::: Provided entries :::
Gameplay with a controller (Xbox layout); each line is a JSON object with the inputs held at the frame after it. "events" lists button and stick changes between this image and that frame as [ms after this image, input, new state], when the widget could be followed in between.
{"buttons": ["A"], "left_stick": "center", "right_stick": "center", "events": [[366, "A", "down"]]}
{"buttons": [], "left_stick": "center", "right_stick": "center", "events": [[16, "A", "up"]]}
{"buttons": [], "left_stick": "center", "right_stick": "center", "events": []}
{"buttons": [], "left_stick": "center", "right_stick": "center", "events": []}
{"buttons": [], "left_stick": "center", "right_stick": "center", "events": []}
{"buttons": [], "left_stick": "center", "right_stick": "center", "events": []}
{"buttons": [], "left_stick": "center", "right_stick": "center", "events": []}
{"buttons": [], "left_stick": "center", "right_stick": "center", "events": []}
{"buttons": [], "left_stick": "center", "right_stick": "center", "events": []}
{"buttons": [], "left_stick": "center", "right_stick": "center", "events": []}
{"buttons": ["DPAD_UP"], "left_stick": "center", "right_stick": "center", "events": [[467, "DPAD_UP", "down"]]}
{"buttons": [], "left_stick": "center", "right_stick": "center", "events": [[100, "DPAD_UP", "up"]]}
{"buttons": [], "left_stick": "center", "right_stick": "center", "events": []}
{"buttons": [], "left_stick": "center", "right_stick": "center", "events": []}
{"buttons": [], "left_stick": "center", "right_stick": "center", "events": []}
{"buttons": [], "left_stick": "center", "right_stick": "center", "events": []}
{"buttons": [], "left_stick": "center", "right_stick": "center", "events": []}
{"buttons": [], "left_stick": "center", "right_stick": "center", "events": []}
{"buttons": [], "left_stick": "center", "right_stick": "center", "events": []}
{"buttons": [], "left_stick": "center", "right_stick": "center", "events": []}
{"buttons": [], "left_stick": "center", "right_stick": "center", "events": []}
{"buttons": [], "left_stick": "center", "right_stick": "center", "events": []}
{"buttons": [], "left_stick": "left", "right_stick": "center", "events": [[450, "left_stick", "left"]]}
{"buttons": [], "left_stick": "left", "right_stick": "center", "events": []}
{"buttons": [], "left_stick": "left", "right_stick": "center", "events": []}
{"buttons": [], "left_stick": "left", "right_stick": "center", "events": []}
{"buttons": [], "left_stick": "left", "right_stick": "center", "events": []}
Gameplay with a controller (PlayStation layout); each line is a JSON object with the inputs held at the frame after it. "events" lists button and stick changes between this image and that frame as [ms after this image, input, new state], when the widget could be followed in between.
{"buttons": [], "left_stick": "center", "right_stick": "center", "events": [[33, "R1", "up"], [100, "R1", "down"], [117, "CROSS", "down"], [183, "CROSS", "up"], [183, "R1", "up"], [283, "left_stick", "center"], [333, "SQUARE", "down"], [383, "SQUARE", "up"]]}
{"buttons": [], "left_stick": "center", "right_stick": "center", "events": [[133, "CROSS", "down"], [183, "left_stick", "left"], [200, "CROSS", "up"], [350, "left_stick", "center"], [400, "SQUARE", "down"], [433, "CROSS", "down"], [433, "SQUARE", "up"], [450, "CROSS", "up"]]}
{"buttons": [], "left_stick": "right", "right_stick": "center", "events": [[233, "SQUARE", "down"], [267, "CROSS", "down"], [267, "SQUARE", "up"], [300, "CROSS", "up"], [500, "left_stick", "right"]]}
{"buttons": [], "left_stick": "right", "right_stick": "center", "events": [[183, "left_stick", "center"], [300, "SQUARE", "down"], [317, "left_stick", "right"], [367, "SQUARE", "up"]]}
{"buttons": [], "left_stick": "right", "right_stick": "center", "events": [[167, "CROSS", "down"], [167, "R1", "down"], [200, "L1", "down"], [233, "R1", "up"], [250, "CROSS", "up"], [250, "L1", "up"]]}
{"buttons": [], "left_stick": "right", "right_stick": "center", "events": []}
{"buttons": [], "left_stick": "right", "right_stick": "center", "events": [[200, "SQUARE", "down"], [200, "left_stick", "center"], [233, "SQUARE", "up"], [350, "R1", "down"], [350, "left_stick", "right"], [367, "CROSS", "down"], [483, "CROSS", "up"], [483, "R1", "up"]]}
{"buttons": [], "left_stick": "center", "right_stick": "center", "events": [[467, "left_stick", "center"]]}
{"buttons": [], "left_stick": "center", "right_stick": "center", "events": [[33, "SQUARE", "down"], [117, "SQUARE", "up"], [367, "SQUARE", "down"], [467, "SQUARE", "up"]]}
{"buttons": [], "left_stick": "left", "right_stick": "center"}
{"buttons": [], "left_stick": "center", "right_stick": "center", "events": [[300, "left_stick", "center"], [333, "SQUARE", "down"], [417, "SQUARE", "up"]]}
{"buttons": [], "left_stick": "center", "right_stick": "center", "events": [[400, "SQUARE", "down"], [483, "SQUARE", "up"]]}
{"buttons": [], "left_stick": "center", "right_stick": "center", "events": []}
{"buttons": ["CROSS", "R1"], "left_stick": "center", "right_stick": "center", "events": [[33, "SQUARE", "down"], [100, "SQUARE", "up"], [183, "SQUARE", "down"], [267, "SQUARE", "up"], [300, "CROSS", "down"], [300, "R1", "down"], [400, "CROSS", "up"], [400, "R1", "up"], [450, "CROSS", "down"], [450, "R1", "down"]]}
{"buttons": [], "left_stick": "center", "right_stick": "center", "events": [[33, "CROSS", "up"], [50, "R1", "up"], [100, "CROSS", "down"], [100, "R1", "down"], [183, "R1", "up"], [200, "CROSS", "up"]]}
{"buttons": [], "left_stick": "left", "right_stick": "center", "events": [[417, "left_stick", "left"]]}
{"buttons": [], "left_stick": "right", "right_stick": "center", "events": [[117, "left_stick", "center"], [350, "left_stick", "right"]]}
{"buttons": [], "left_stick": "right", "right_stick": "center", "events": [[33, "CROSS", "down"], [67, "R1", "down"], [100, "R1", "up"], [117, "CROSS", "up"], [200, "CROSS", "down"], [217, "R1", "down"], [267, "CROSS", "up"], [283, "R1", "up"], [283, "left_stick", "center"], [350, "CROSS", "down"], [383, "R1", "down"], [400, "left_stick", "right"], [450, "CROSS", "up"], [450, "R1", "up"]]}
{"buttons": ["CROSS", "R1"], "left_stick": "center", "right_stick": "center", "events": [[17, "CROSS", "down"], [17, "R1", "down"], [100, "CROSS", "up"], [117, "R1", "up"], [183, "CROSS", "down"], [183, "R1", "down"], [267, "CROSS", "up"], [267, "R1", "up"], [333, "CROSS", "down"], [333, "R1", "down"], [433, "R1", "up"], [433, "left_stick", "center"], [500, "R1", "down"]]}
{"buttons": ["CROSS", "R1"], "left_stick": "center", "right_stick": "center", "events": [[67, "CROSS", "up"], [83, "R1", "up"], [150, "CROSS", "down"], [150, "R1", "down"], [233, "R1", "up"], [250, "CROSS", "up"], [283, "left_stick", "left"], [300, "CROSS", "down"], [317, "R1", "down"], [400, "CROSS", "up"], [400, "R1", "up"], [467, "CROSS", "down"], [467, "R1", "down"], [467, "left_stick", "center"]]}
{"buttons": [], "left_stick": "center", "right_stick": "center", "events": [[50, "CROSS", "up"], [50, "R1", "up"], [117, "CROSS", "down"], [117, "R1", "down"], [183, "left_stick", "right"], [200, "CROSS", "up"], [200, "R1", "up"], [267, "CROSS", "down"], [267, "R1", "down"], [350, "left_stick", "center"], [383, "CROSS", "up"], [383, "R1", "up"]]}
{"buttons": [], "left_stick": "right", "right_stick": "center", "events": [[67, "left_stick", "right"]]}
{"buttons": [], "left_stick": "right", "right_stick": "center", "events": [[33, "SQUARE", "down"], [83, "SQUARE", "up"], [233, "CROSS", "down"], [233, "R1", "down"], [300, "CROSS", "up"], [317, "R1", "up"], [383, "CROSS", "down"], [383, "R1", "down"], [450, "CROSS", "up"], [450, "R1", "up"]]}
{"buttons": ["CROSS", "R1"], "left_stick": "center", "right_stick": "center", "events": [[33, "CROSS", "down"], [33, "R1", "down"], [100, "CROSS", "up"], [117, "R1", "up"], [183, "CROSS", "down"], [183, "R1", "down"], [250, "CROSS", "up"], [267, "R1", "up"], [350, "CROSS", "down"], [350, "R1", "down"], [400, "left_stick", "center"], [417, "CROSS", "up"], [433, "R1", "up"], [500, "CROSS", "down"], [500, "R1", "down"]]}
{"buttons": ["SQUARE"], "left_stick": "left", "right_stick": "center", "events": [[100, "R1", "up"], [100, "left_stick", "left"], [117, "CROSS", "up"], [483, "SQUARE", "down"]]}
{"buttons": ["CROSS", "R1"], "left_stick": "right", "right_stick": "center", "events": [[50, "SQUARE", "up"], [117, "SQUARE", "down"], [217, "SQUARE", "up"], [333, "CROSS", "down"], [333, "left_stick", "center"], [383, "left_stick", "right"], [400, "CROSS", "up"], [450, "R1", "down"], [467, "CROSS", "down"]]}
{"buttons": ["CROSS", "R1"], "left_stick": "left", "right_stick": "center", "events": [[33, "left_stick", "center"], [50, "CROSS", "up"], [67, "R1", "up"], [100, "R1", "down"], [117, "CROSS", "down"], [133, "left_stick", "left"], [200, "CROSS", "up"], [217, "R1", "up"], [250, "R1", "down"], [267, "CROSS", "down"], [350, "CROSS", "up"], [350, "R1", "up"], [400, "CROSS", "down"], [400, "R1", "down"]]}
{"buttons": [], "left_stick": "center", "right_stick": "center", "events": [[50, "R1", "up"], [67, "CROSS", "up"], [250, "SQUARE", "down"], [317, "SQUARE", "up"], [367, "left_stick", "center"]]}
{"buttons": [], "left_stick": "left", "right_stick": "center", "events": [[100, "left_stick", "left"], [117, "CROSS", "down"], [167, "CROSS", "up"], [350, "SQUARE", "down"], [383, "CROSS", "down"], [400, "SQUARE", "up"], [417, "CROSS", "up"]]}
:::
§ Task goal
State how many lines above contain the word "inputs", and nothing more.

§ Task result
2